Landmark coordinate records:
⟨

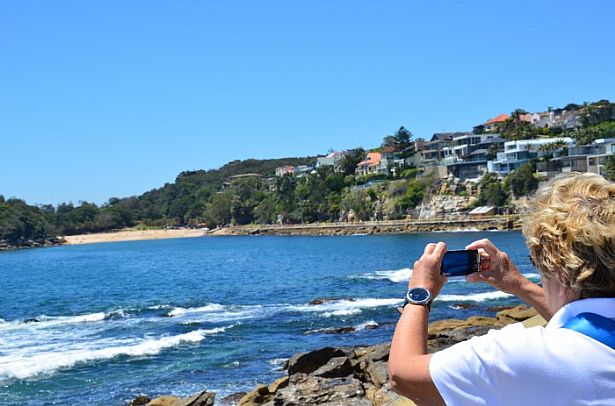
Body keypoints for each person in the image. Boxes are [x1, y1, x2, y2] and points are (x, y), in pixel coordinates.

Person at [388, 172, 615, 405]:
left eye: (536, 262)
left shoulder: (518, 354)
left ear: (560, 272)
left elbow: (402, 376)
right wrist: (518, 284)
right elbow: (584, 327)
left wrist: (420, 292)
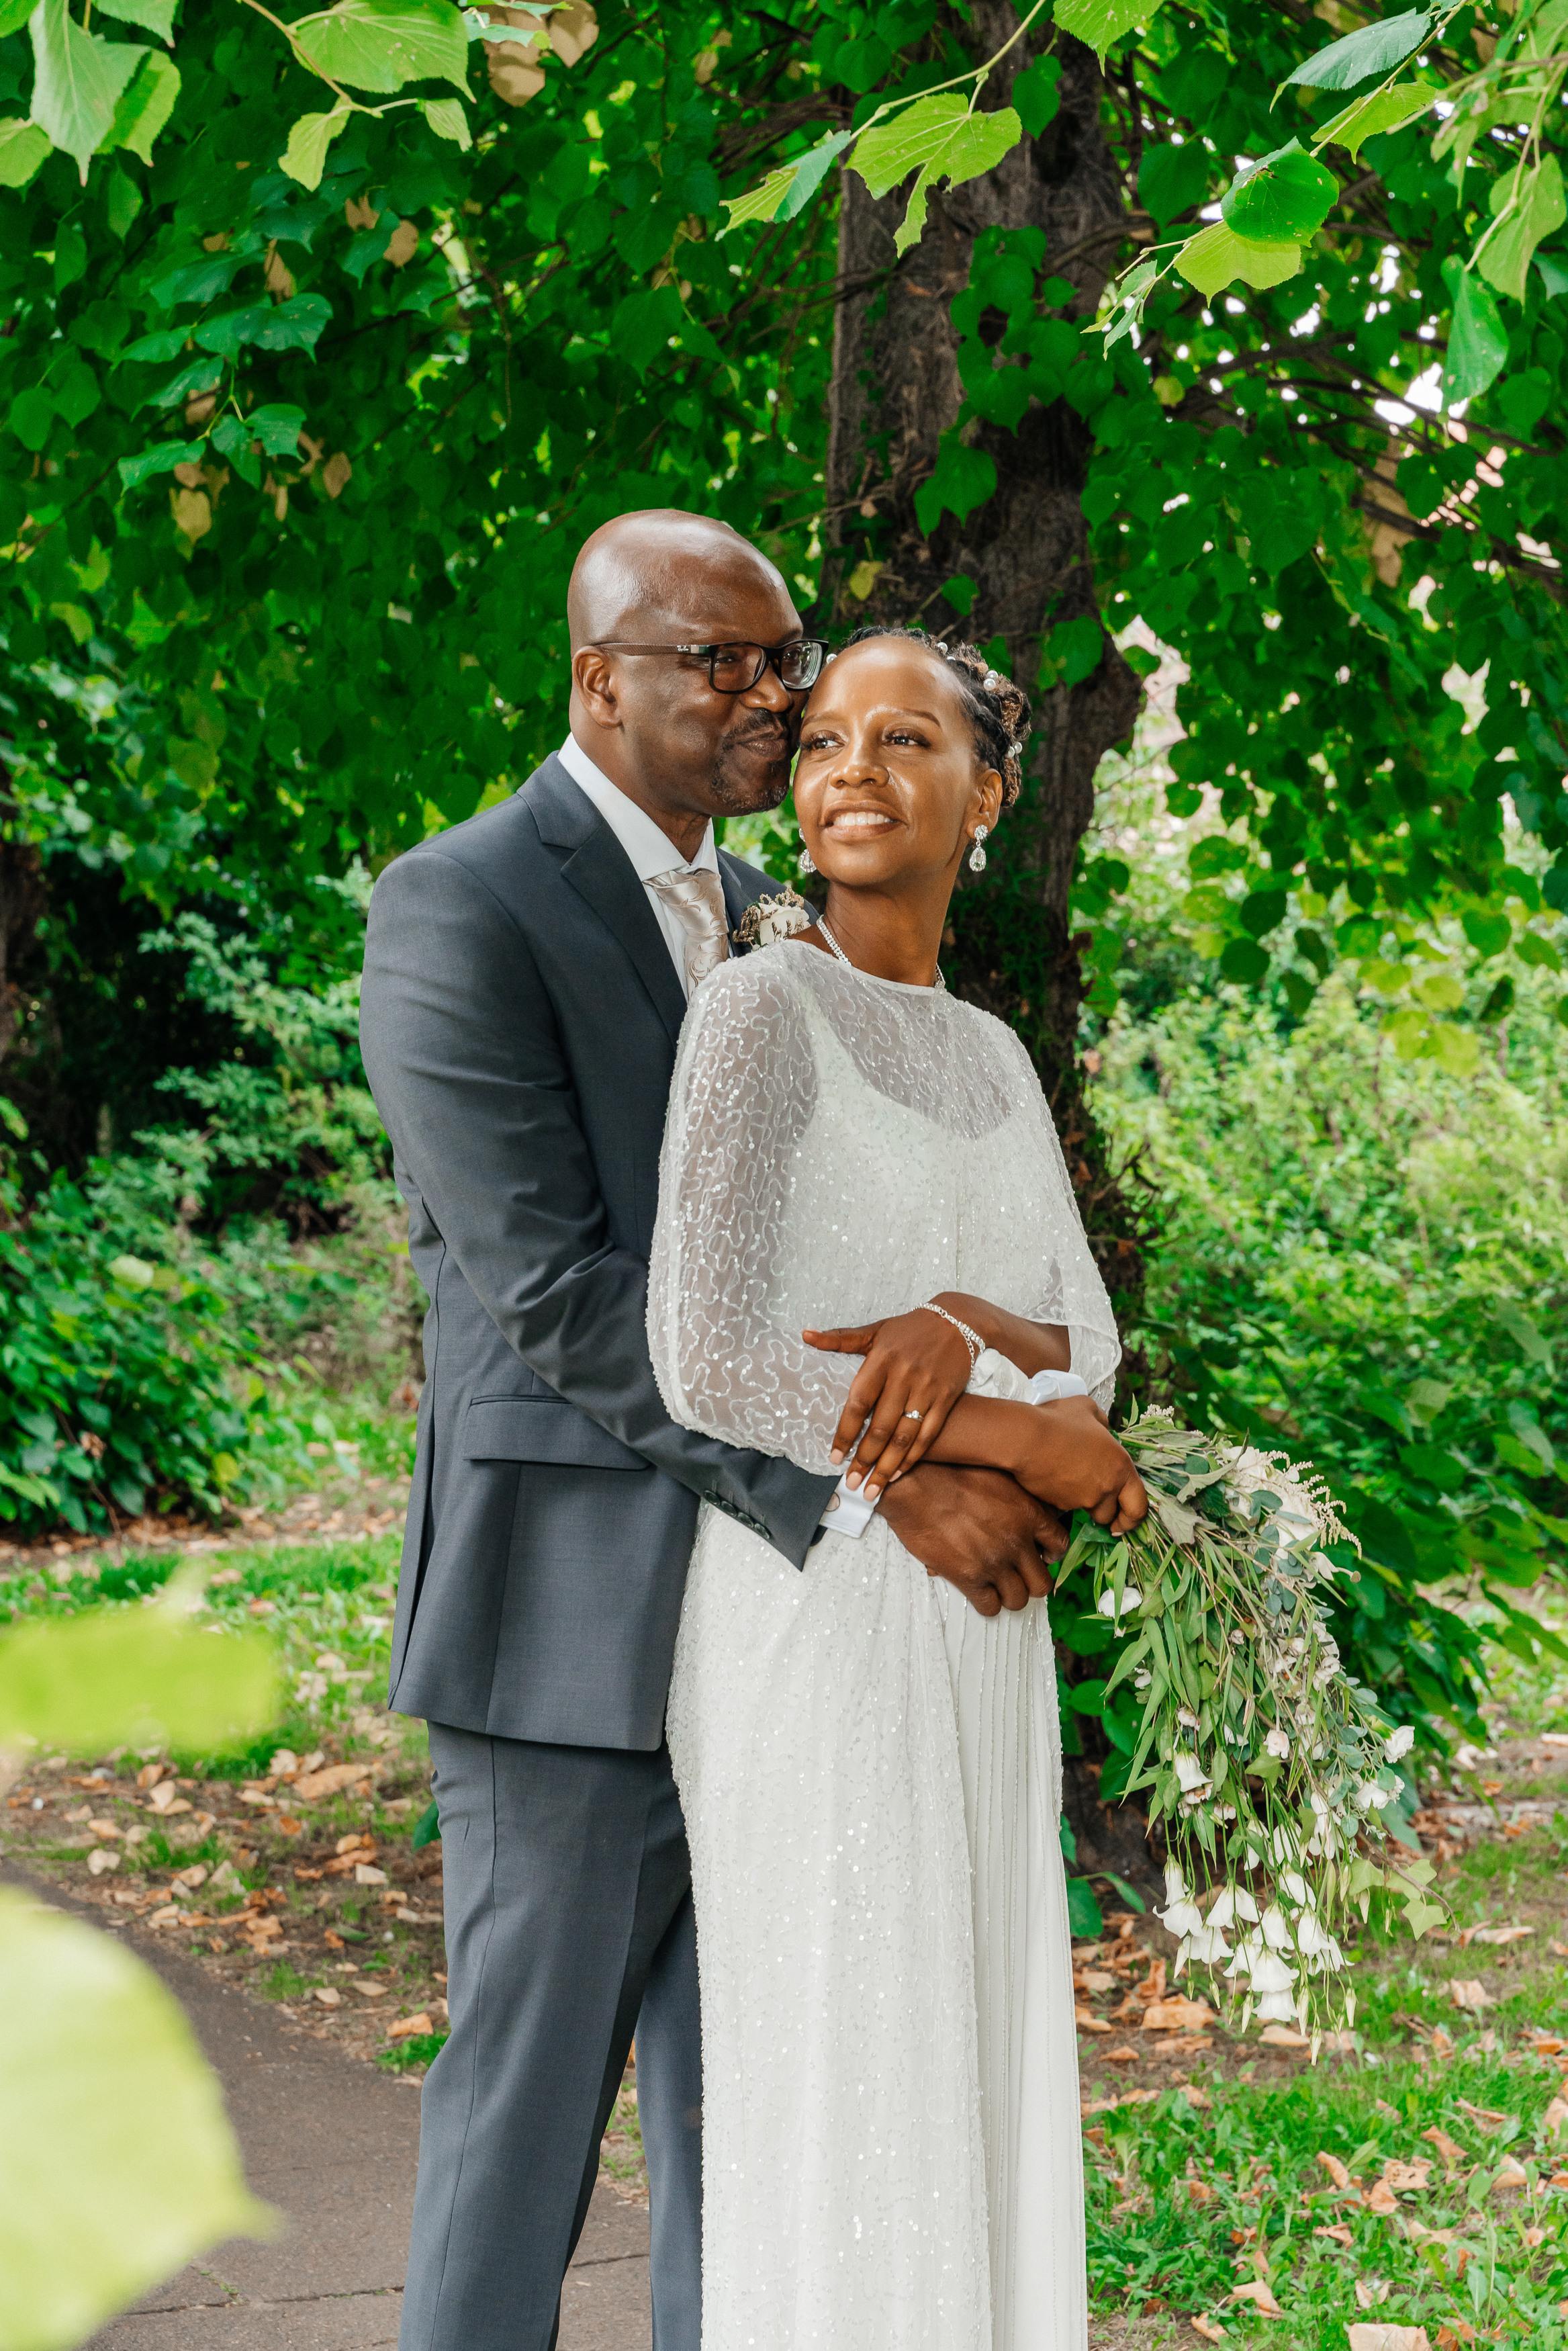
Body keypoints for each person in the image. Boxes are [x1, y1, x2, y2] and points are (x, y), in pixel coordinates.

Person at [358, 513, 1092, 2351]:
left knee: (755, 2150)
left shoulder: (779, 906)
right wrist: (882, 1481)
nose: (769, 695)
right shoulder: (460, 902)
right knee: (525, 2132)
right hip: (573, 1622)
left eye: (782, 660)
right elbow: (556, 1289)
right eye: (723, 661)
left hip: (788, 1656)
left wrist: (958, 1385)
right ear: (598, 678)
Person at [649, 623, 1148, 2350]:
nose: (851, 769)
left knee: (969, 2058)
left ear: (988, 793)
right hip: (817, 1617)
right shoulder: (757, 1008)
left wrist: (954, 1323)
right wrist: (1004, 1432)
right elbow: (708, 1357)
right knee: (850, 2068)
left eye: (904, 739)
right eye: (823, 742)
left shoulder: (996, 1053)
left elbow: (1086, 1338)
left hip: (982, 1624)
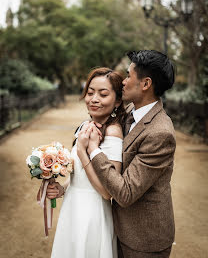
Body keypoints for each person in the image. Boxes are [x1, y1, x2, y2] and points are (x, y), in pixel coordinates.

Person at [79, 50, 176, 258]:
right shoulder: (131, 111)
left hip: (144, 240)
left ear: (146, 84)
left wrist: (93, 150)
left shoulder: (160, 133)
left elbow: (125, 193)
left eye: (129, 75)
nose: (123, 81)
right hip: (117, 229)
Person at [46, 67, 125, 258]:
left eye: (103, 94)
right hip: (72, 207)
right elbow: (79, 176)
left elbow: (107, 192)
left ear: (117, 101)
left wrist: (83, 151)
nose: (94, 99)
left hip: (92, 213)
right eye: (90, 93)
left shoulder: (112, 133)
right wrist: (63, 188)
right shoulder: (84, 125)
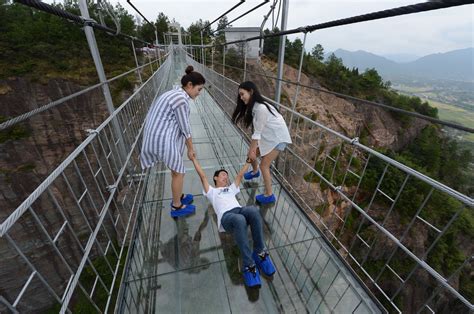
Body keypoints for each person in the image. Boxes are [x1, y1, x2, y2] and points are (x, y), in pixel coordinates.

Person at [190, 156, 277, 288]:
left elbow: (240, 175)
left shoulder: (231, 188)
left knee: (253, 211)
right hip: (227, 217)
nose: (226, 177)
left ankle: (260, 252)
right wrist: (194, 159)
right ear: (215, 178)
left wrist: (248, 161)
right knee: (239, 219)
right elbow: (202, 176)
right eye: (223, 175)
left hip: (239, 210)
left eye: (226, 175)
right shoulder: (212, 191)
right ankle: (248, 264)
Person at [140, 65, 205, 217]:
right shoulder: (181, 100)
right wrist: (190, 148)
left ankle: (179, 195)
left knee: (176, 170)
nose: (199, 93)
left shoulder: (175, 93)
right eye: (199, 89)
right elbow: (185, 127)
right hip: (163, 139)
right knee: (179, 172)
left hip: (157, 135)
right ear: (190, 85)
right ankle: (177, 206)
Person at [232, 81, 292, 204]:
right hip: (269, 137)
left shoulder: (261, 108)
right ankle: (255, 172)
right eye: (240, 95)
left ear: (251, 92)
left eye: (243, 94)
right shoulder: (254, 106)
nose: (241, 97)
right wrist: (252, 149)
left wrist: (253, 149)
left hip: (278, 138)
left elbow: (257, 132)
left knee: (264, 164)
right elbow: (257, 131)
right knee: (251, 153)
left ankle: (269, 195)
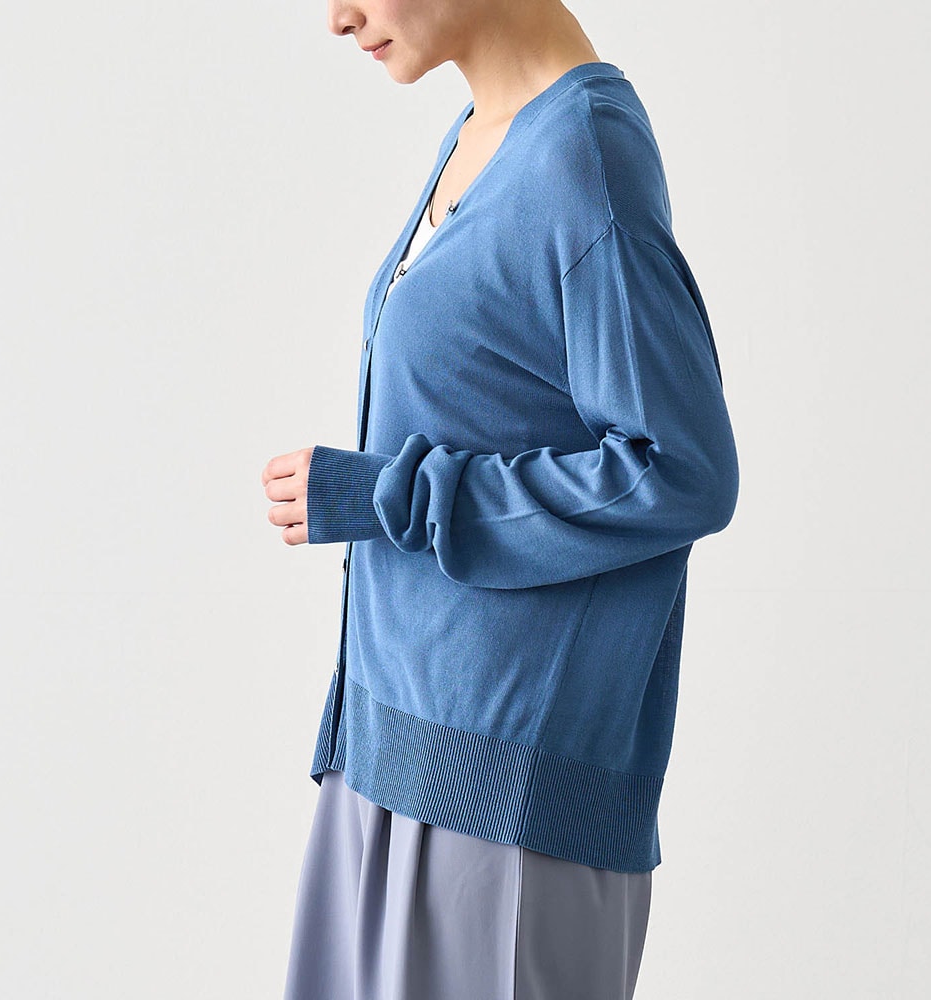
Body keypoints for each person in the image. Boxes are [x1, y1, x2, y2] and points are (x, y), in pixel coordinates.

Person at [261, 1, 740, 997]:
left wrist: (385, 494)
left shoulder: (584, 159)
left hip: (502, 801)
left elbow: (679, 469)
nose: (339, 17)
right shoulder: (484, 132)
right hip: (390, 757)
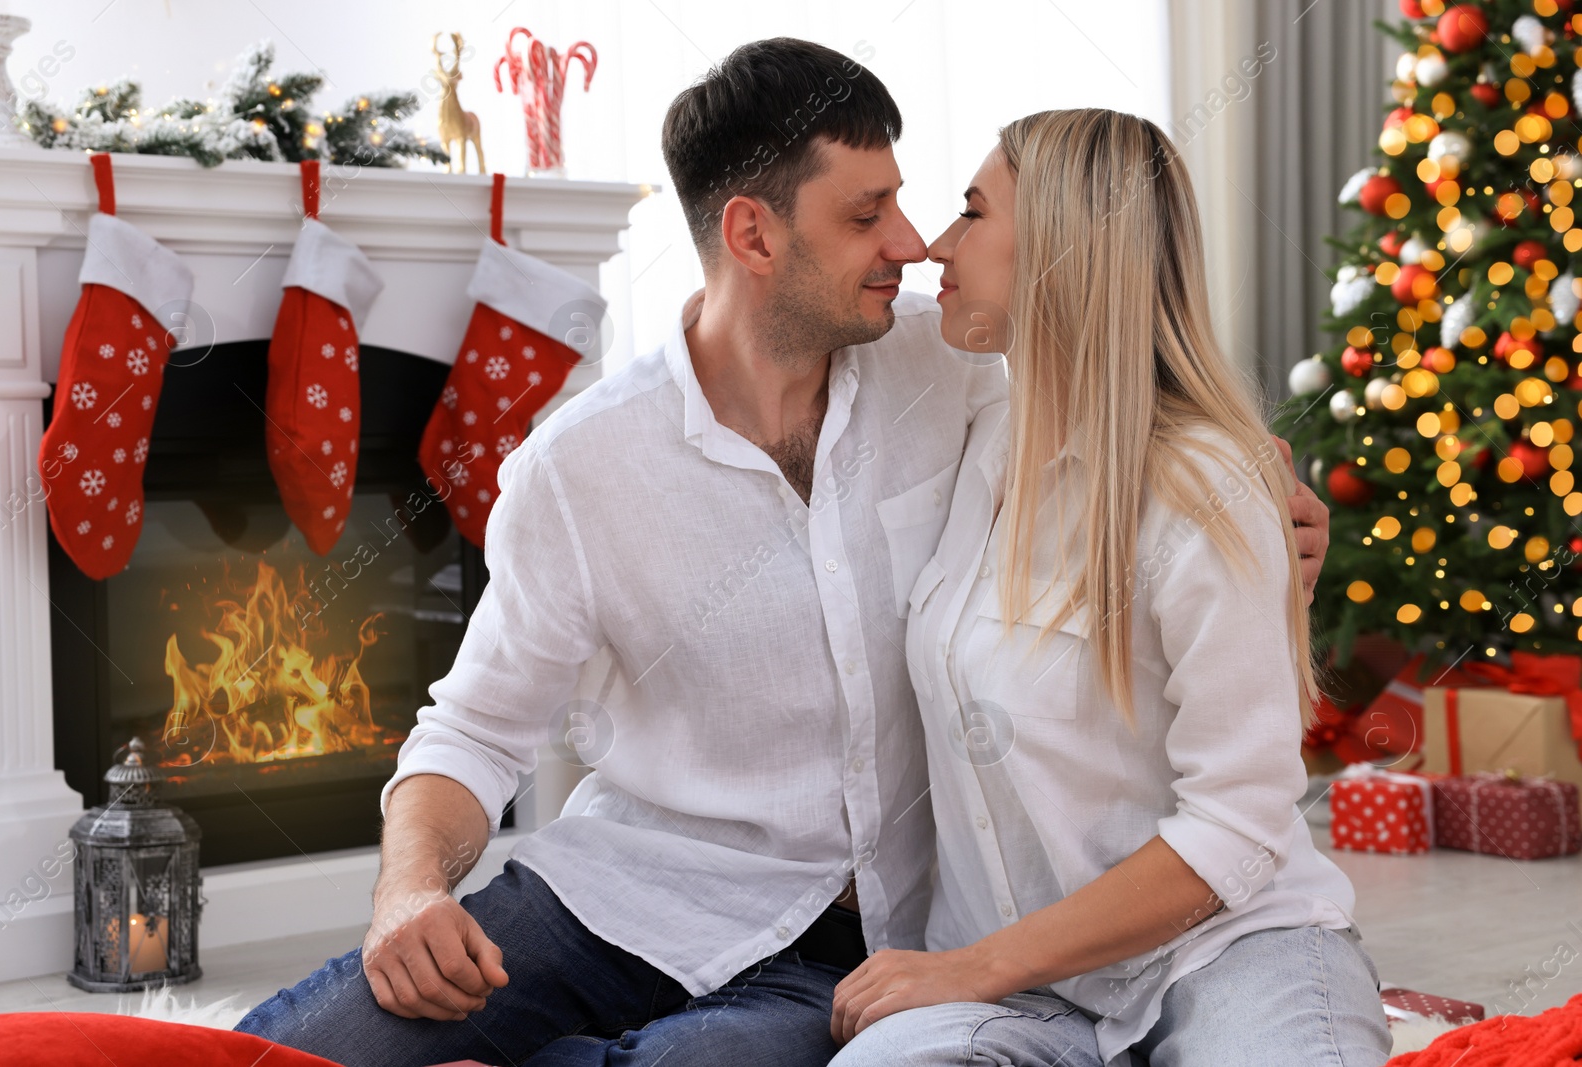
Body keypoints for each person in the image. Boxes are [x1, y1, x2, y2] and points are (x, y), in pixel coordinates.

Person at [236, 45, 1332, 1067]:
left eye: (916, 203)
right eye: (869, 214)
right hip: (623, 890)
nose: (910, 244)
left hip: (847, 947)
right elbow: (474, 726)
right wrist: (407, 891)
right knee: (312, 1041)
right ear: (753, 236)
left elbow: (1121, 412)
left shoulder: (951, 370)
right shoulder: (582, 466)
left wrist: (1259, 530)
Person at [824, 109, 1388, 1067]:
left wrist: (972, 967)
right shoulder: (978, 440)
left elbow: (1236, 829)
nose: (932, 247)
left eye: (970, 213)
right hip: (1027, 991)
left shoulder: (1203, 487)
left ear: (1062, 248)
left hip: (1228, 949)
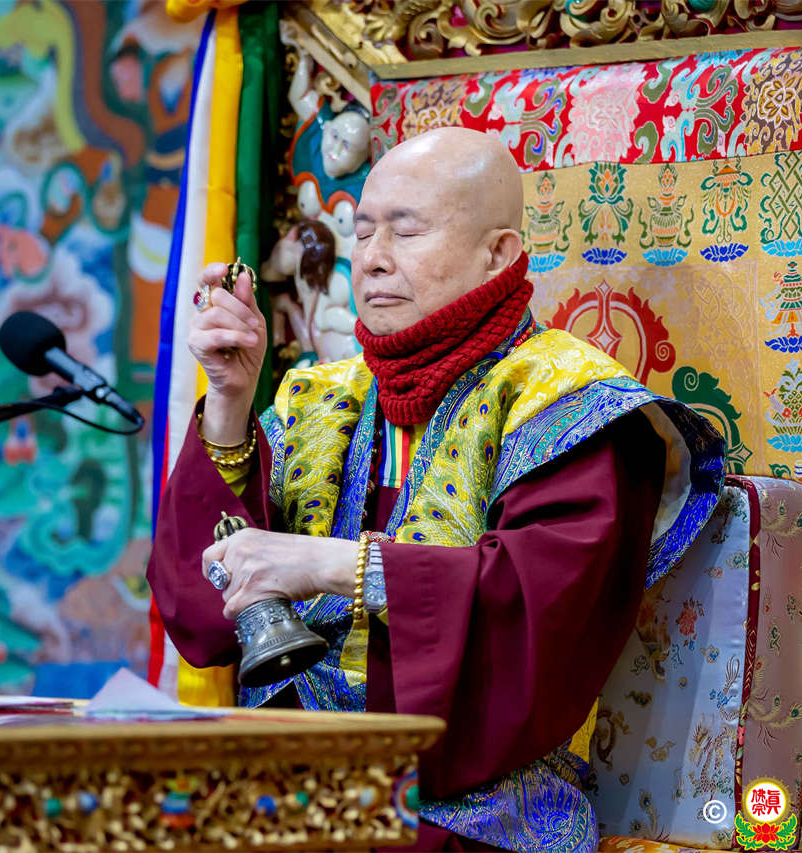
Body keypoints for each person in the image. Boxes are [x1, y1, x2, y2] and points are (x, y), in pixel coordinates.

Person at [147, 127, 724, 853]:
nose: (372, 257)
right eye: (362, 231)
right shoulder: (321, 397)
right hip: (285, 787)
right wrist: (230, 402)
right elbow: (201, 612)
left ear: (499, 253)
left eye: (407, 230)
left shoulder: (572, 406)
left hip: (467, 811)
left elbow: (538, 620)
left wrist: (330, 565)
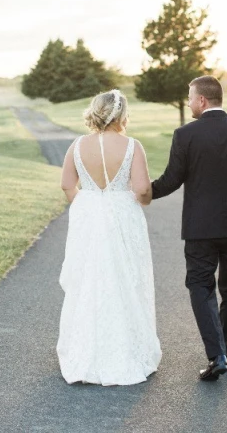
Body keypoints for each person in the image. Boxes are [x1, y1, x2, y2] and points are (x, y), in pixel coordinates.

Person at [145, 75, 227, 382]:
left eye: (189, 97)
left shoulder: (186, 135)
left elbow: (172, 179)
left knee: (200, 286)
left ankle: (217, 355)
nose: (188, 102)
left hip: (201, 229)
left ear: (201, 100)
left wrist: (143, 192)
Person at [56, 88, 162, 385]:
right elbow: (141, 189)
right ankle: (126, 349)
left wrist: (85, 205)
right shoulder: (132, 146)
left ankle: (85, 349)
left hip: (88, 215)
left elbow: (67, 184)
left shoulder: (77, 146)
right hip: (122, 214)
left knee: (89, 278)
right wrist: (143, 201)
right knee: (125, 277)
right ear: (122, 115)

⟩

Leave the pictures out, and transcribe exactly the lines above starting at the one that contains "left ear: (251, 92)" and ending at the one that contains "left shoulder: (951, 370)".

Solution:
left ear: (251, 92)
left eye: (243, 94)
right shoulder: (254, 106)
nose: (241, 97)
right wrist: (252, 149)
left wrist: (253, 149)
left hip: (278, 138)
left elbow: (257, 132)
left knee: (264, 164)
right elbow: (257, 131)
right knee: (251, 153)
left ankle: (269, 195)
Body keypoints for each person in the image. Boxes are [x1, y1, x2, y2] and points are (x, y), in pixel coordinates.

Person at [261, 1, 740, 997]:
left wrist: (385, 494)
left shoulder: (584, 159)
left hip: (502, 801)
left elbow: (679, 469)
nose: (339, 17)
right shoulder: (484, 132)
right hip: (390, 757)
Body keypoints for each person in the image. Boxes are [x1, y1, x2, y2] and points are (x, y), in pixel coordinates.

Person at [236, 45, 1332, 1067]:
left eye: (916, 203)
right eye: (869, 214)
right hip: (623, 890)
nose: (910, 244)
left hip: (847, 947)
right elbow: (474, 726)
right wrist: (407, 891)
right knee: (312, 1041)
right ear: (753, 236)
left elbow: (1121, 412)
left shoulder: (951, 370)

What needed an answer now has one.